Avevano sempre però nel loro cuore un posto per l’amore. Ogni pittore ha la sua dama, ufficiale o meno, Raffaello aveva la sua Fornarina, il Rosa aveva la sua Lucrezia, sensuale modella che lo avrebbe accompagnato per tutta la vita. Era già sposata quando lo conobbe a Firenze e scappò con lui. Riuscì a sposarlo sono in punto di morte. Condivise con lui gioie e dolori, fu costretta ad abbandonare i figli che dava alla luce, per le condizioni economiche non sempre favorevoli.

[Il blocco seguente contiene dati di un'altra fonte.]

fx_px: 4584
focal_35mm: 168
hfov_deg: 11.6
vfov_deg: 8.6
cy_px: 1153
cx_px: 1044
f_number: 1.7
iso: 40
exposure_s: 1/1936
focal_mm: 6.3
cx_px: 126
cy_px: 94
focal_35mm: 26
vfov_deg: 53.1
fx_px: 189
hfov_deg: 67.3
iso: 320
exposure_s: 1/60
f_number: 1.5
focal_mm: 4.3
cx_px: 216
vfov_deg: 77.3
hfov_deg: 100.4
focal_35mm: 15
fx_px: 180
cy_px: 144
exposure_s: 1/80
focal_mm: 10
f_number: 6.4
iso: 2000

Solo un figlio, Rosalo, fu salvato, forse perché fu il primo. Nonostante tutto gli fu accanto, anche quando le maglie dell’Inquisizione arrivarono a lei, infangandola perché, ancora sposata, viveva con un altro uomo, da cui aveva avuto un figlio. Visse però anche momenti felici, soprattutto quando lui fu all’apice della sua carriera e poteva permettersi vacanze, soldi e un appartamento nella zona di Piazza Navona a Roma. Fu regina di banchetti e serate presso la loro “corte”. Conobbe il lusso e la gloria ma anche la fame e l’abbandono di coloro che si erano seduti alla loro tavola quando il sole era alto, ma che preferivano ignorarli per strada.

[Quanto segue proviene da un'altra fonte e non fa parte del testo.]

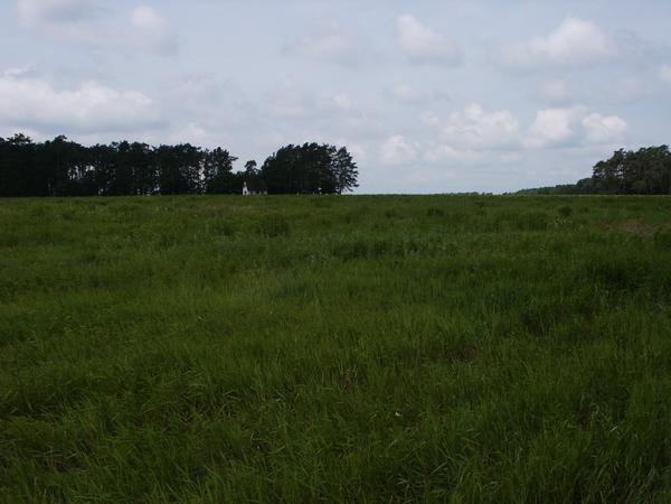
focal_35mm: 35
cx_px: 336
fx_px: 678
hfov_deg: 52.6
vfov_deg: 40.7
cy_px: 252
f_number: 6.7
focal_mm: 7.18
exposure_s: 1/350
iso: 64
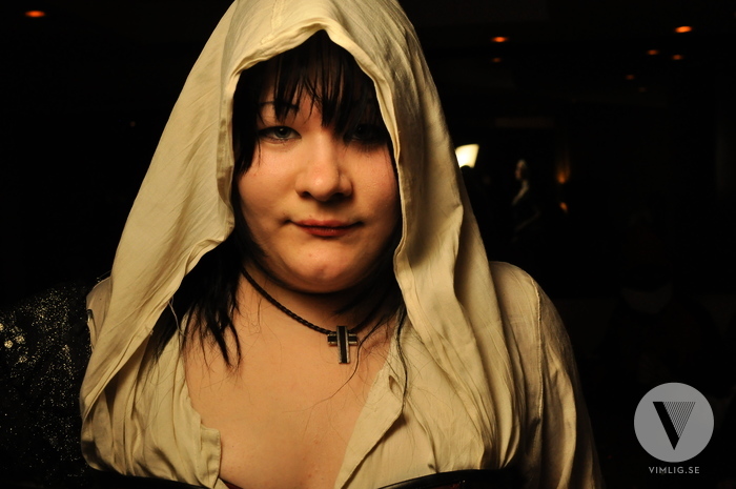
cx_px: 368
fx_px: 858
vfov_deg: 31.8
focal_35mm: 42
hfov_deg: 46.4
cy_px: 244
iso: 1000
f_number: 7.1
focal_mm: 28
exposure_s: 1/100
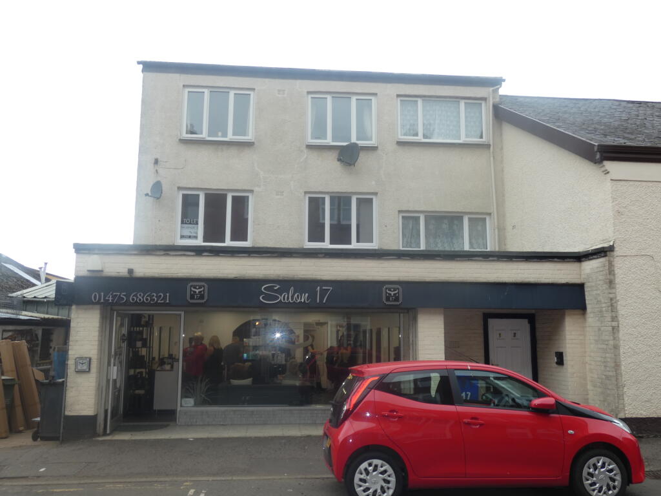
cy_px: 248
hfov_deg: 60.0
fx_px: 573
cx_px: 330
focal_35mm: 30
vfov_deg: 46.8
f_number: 3.3
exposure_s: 1/100
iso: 80
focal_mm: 5.3
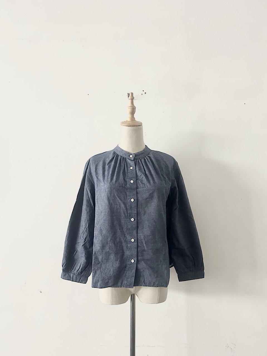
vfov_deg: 67.3
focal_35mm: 26
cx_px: 134
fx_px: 267
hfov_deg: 53.1
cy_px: 178
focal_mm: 5.7
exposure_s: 1/60
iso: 500
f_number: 1.5
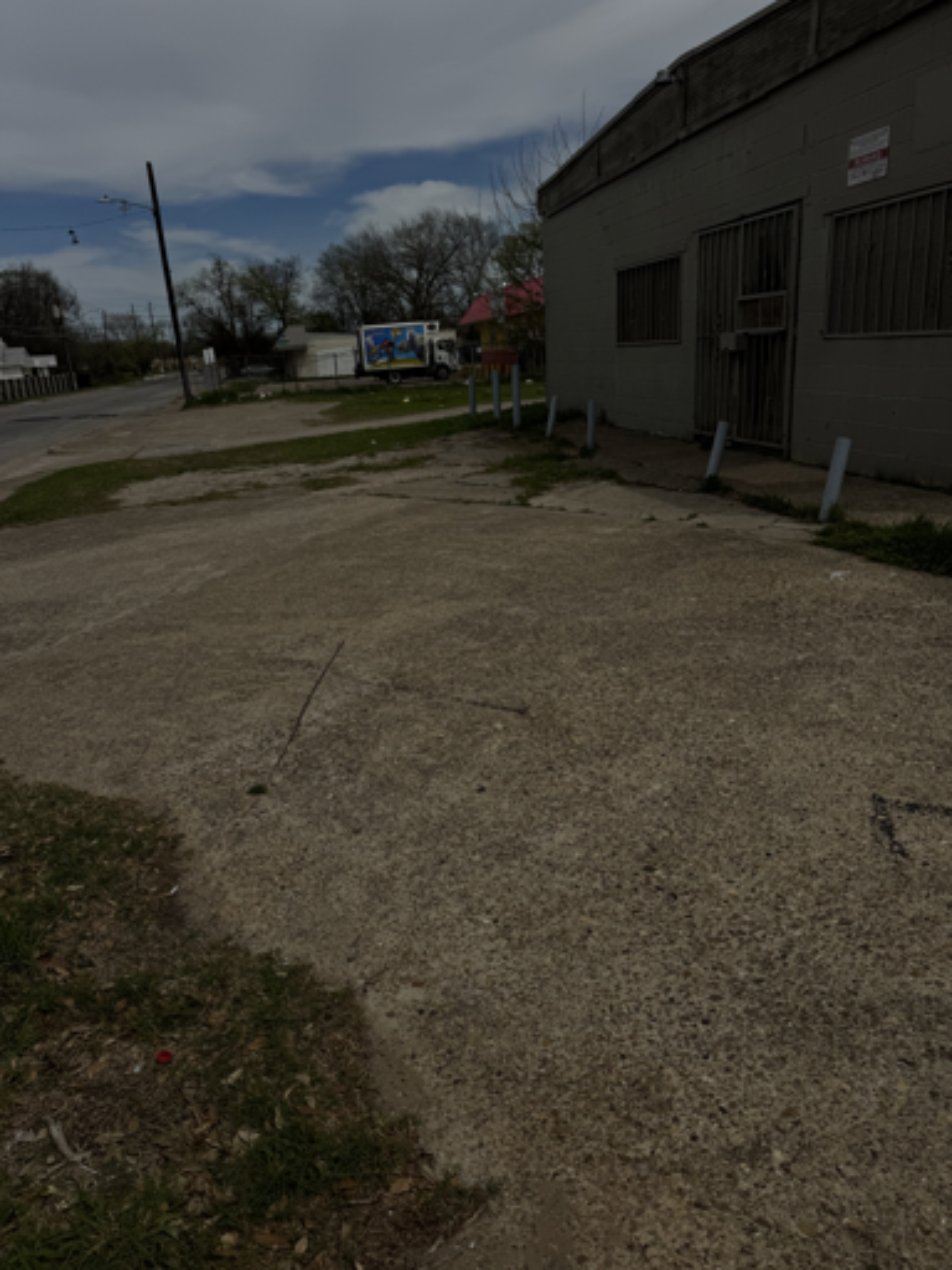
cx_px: 476
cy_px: 635
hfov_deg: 56.8
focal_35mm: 24
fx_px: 880
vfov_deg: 71.6
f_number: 1.78
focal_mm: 6.76
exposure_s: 1/28571
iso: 80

La vita di Salvator Rosa fu una vera e propria altalena capace di raggiungere vette altissime in poco tempo, ma di ritrovarsi anche ai livelli più bassi. Proprio questo tenore così precario, questa alternanza di gioie e dolori portarono l’artista a morire il 15 marzo 1673. Lasciò tutti i suoi averi a suo figlio Augusto di 18 anni che poteva contare su una grandissima quantità di libri, mobili e ottantamila scudi. Fu sepolto nella basilica di S.Maria degli Angeli e ricordato con un epitaffio che recita: “Salvator Rosa, pittore napoletano, non secondo a nessuno del suo tempo, e pari ai migliori poeti di tutti i tempi. Il figlio Augusto pose.” In realtà la frase che meglio descrive l’animo del pittore è la seguente:

“Aut tace aut loquele meliora silentio”- O taci o esprimi cose migliori con il silenzio”…null’altro da aggiungere.